A Bigger and Deeper Looming Problem
Yopie Hidayat (Contributor)

AFTER President Joko Widodo’s show of anger in a cabinet meeting, financial markets seemed to follow suit, taking out their anger on the rupiah. Within a week after the meeting video circulated, the rupiah exchange rate against the US dollar dropped 2.31 percent.
It is opposite to the global situation where a positive aura is permeating global financial markets. There are signs that the US economy will continue recovering despite 50,000 new Covid-19 cases per day.
The rupiah’s fall is an ominous signal. This is not unrelated to the lattest government budget which was revised on June 25. There is a deficit which has inflated to over one quadrillion rupiah—or more than Rp 1,309 trillion. This deficit has forced the government to seek new debt from various sources. There are loans from multilateral institutions, sales of bonds denominated in foreign currency, and domestic sales of rupiah-denominated bonds, which make up the bulk of the debt. For this last component, a target of Rp914 trillion has been set.
These spectacular numbers have spurred the market to recalculate the risk of rupiah denominated financial assets. Investors would not be able to absorb all the bonds on offer. The market is then focusing on how big of the role of Bank Indonesia (BI) will play in buying bonds in the primary market.

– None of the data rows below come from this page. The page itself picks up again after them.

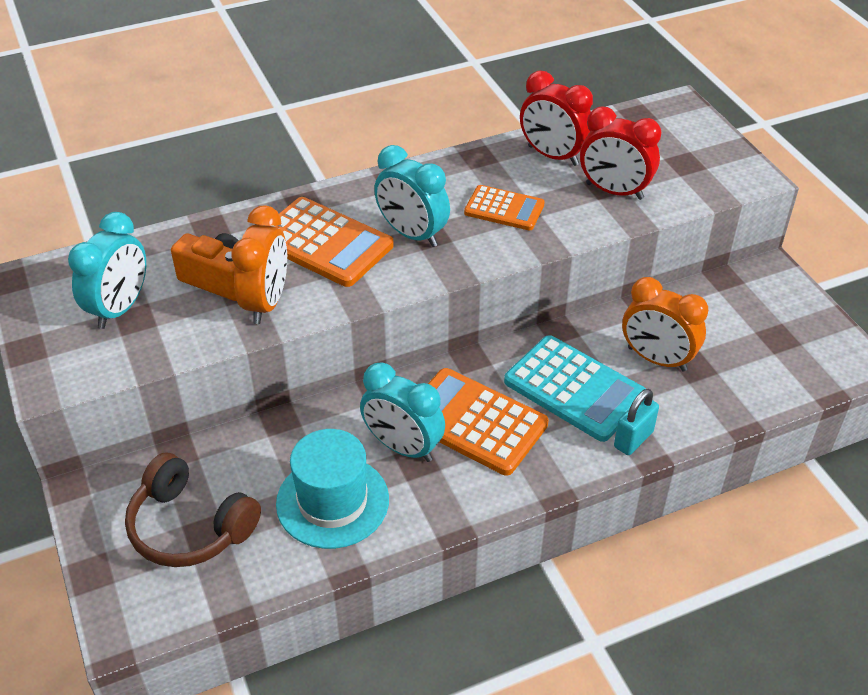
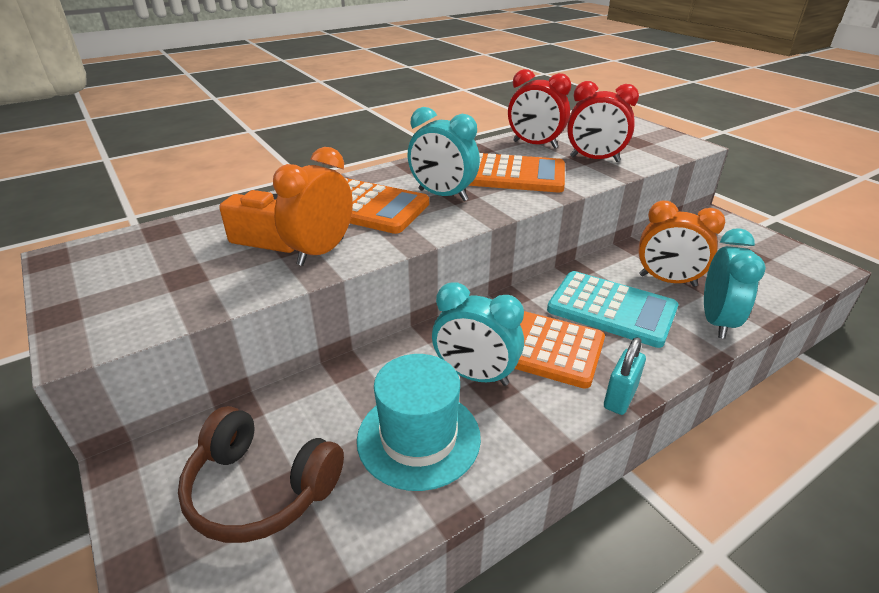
camera: 10 degrees left, 10 degrees down
turquoise clock [68,212,146,329] -> turquoise clock moved to [704,228,766,339]
orange clock [231,205,287,324] -> orange clock turned 150 degrees counterclockwise [273,147,353,266]
orange calculator [464,185,545,231] -> orange calculator [469,153,565,192], size x1.64
turquoise padlock [614,389,659,455] -> turquoise padlock moved to [604,337,646,415]

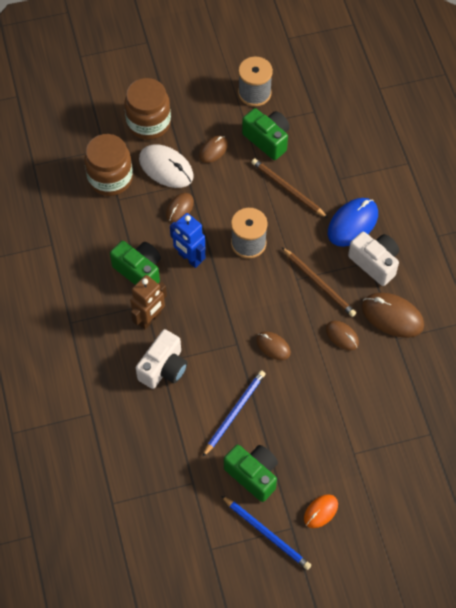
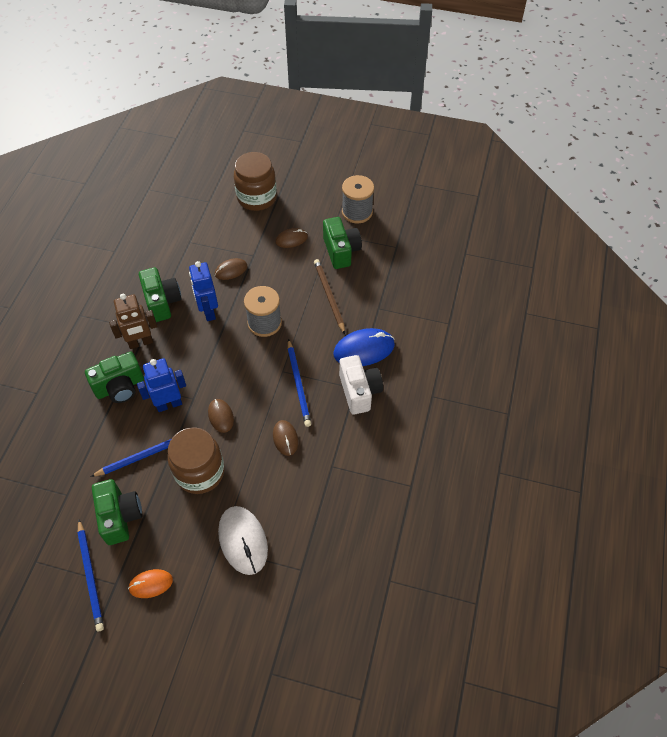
camera: 30 degrees right, 5 degrees down
brown jar [84,134,133,196] -> brown jar moved to [168,427,225,494]
white camera [136,329,188,389] -> green camera [85,352,144,403]
white mouse [139,144,194,188] -> white mouse moved to [218,506,268,575]
brown pencil [282,247,356,317] -> blue pencil [288,339,311,427]
brown mouse [362,293,424,338] -> none
none -> blue robot [137,358,186,412]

Until this article went to print, there were several possible scenarios going around in the market. First, BI will buy Rp397 trillion of government bonds with no interest. Another scenario, BI will buy Rp504 trillion in bonds with interest of one percent below the benchmark interest rate. Officially, there is still no consensus. But the market has started moving in anticipation.
That policy does have massive consequences. Selling government bonds to BI in the primary market is no different than printing money. BI is creating rupiah liquidity that will be used by the government to finance all its needs. An injection of such vast amounts of rupiah can dilute its value relative to other currencies. That is what happened in the market for the past week: the rupiah losing its value.
On Friday, July 3, the value of the rupiah fell against every major currencies as well as the currency of its neighbors, from the US dollar, the Korean won, up to the Thai baht. It was quite a significant fall as well, with all exchange rates dropping by one percent in just a day. The weakening trend persisted until markets closed in Jakarta.
No one can say for sure how far the market will push rupiah. However, the weakening of rupiah can pose new problems if it goes long and deep. Not only the exchange rate is at risk, Indonesia’s sovereign credit rating can also take a hit due to market pressure from the government’s ballooning debt.
We know that the root of the problem is a budget deficit that has grown too large in the fight against the Covid-19 pandemic. In response, the government is taking on massive debt to the point that BI has to step in and buy bonds in the primary market—in other words, bailing out the government deficit.
The Indonesian government is indeed following the same recipe as many developed countries, creating new debt without limit and pumping the economy to maintain growth. However, Indonesia’s economic and monetary fundamentals are very different from developed countries. The same recipe does not guarantee the same results in very different circumstances.
The low capacity of Indonesian bureaucracy to formulate and execute stimuli programs must also be taken into account. There is no certainty that government’s willingness to take such a big risk, shouldering such massive deficit and hence new debts, would result a V-shaped economic recovery.
The evidence is obvious. Even the President himself must display his disappoinment after seeing how low the budget disbursements are. By creating massive debts, instead of solving a problem, the government might just create a much bigger one.